Tex-Mex Quinoa

by Sherri Koehler on March 8, 2011

I know a lot of you probably had some variation of “Spanish Rice” you grew up with. My Mom’s recipe very possibly came from some kind of “international cooking” type of book or article in magazines like Redbook or McCall’s. White rice in a tomato-y, sweet, salty and overall bland sauce. Maybe with a bit of chopped up bell pepper, celery and onion. Mom often would serve this with ground beef mixed in and then stuff it all into bell peppers and bake. Certainly not Spanish and not really quite reminiscent of the rice dishes from South and Central America. Really one of those Tex-Mex dishes that have become popular throughout the years.

Now, don’t get me wrong.
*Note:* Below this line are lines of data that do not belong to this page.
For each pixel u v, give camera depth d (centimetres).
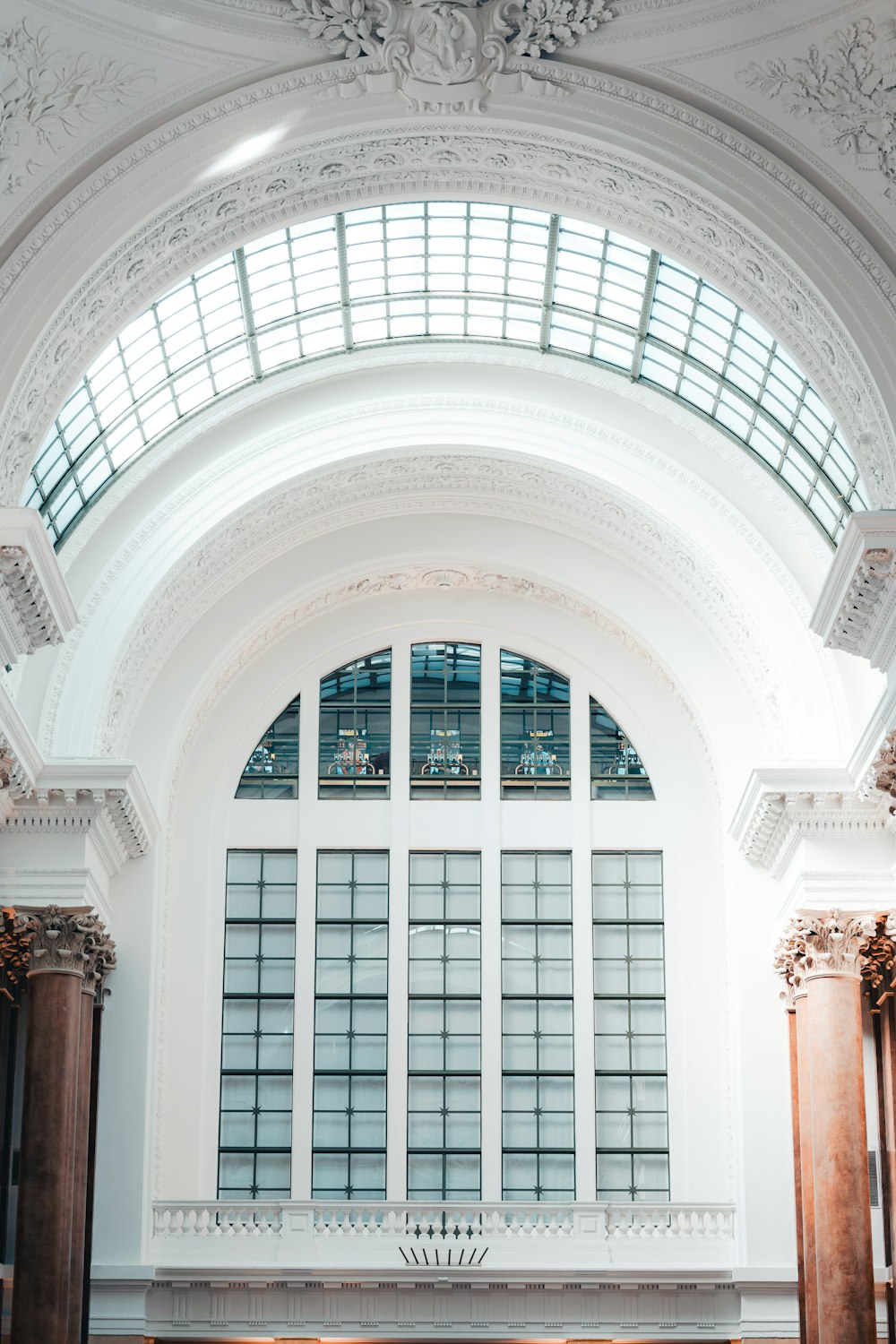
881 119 2605
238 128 2688
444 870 3991
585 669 4081
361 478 3819
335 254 3466
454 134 2811
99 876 3541
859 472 2886
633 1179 3775
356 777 4038
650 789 4034
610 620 4034
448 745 4066
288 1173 3772
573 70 2661
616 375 3716
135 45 2564
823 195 2695
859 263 2702
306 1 2561
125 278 2838
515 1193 3781
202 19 2559
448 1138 3812
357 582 4059
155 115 2648
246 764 4034
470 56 2645
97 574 3647
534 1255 3619
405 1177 3772
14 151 2603
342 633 4088
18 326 2666
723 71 2628
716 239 2841
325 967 3912
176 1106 3766
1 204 2641
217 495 3703
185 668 3900
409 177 2945
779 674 3600
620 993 3897
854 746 3522
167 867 3894
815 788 3406
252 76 2647
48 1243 3212
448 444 3738
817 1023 3378
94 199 2666
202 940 3881
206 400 3719
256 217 2942
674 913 3931
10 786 3219
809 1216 3438
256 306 3534
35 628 2778
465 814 4019
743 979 3744
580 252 3447
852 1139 3288
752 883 3803
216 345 3584
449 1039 3875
This was a favorite dish growing up and I still like making stuffed peppers. Lately I’ve been stuffing them with quinoa instead of rice and pinto beans instead of meat.

This weekend we decided to have fajita tacos with lots of bell pepper, onion and Soy Curls. Christie also made some great homemade mashed black beans. I was kind of wanting the Tex-Mex rice and we happened to have some quinoa on hand. In fact the quinoa had been in the rice cooker on warm for a couple of days and was actually getting a little dried out. I just love finding a way to extend the life of leftovers like slightly dried-out qunioa so I was struck with inspiration.

This is a recipe I almost feel guilty for calling a recipe. It is just that simple. However, it turned out so darn tasty I’m writing it up and posting it!

The Stuff

  • 2 cups cooked quinoa (preferably a couple days old so it is dried out some or just don’t put in quite enough water to fully cook it)
  • 1 14.5 oz. can Muir Glen fire-roasted, petite diced tomatoes in Adobo sauce
  • 1 4 oz. can of diced mild green chilies

The Making

Put all of the above into a saucepan and simmer on low heat for at least 20 minutes. You want the undercooked/dried-out quinoa to have time to reabsorb all of the moisture from the tomatoes & chilies.

Top with a pile of beans, sauteed veggies, and maybe some salsa & avocado slices too.

Delicious and easy!

The Adobo sauce is mildly spicy. If you are spice adverse go with diced tomatoes with garlic or just plain. I’m not sure all areas carry the petite diced in Adobo sauce, so you can wing it by using diced tomatoes and adding some chili powder, cumin, powdered garlic

The petite dice and the fire-roasting of the Muir Glen brand make for a great flavor and the tiny tomato bits really blend in well.

If you want it hotter use diced hot chilies instead of mild. I’m sure it would be damn tasty!